Les thématiques de l’exil, de la séparation et de l’espoir résonnent dans les chansons de Míkis Theodorákis, interprétées par Maria Farantoúri. Dix ans après son concert donné Salle Pleyel, rencontre avec la grande chanteuse et militante politique grecque qui se produit à nouveau en France avec l’Ensemble En Chordais.
Dans quel contexte avez-vous amorcé votre collaboration avec Míkis
Theodorákis ?
J’avais tout juste seize ans quand Míkis Theodorákis m’a entendue interpréter sa chanson Kaïmos lors d’un concert de l’Association des amis de la musique grecque. Il a émis l’idée que je pourrais être la « prêtresse » de ses chants. Après notre première rencontre, il a composé de nombreuses chansons pour ma voix, les quatre premières formant le célèbre cycle La Ballade de Mauthausen basé sur le livre Mauthausen de Iákovos Kambanéllis qui raconte son expérience des camps de concentration. Ces chants expriment la brutalité des nazis, mais aussi l’espérance et la soif de vivre illustrées par l’affection de deux prisonniers, un homme et une femme, qui s’aperçoivent à travers les barbelés. Il a ensuite écrit six autres chansons à mon intention qu’il a intitulées Kyklos Farantouri. Deux ans après, la dictature a été instaurée, Míkis a été arrêté et je suis partie à Paris pour propager son œuvre dans le cadre de la lutte contre la dictature dans le monde.
Quel type de censure s’exerçait sous la dictature des Colonels ?
La censure s’étendait à tout : la presse, la littérature, le théâtre, le cinéma, les chants, jusqu’à la correspondance privée ! Les écrivains et les poètes ne publiaient plus, certains grands journaux avaient fermé, les chants de Míkis étaient interdits et l’on pouvait être arrêté rien qu’en les chantant à la maison. Les théâtres avaient changé de répertoire, les scénarios de film étaient censurés, c’était le règne des ténèbres, le retour au Moyen Âge…
Qu’expriment les textes des chansons que vous interprétez ?
Míkis a mis en musique les poèmes de grands poètes grecs comme les prix Nobel de littérature Séféris et Elytis, Rítsos, Romancero gitano de Federico García Lorca et Canto general de Pablo Neruda. Il a aussi composé sur ses propres textes ou sur des textes de grands paroliers grecs. Ces poèmes et ces textes parlent d’amour, de luttes, des joies et des malheurs du peuple grec, et ont eu un impact incroyable.

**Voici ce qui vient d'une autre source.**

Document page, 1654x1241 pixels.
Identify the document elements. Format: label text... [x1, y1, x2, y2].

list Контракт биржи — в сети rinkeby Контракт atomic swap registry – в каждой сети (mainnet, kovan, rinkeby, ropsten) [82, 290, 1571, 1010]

La musique de Theodorákis était complètement neuve, mais on pouvait y retrouver des traditions grecques plus anciennes : le théâtre antique grec, le melos byzantin, différentes traditions locales à partir du XVe siècle (de Crète, d’Épire ou d’Asie Mineure jusqu’en 1922), le chant laïko du début du XXe siècle – tout cela combiné avec ses études classiques au Conservatoire de Paris.
Míkis Theodorákis et ses chansons sont constitutifs du peuple grec, inséparables de son existence. Chaque fois qu’ils le peuvent, les gens expriment leur attachement à ces chants. Ils sont intemporels et souvent interprétés dans les concerts de « musique artistique ».
Quelle résonance vos chansons ont-elles dans la Grèce contemporaine ?
L’histoire de mon pays est liée à l’exil depuis l’Antiquité. Plus près de nous, Theodorákis a connu plusieurs fois l’exil en Grèce et moi-même, comme Melína Mercoúri, j’ai vécu l’exil dans les années de la junte militaire. Mon ami, le grand compositeur Kyriakos Kalaitzidis, a toujours traité du thème de l’exil, du fait de vivre loin de son lieu de naissance, en s’inspirant aussi du destin d’Ulysse dans l’Antiquité et de celui des exilés et réfugiés de notre temps. Avec son ensemble En Chordais, je vais interpréter des chants de sa composition, comme « L’Étranger », ainsi que certaines chansons emblématiques de Theodorákis : « Romiosini » qui célèbre l’esprit indomptable du peuple grec et le Cantique des Cantiques tiré de La Ballade de Mauthausen.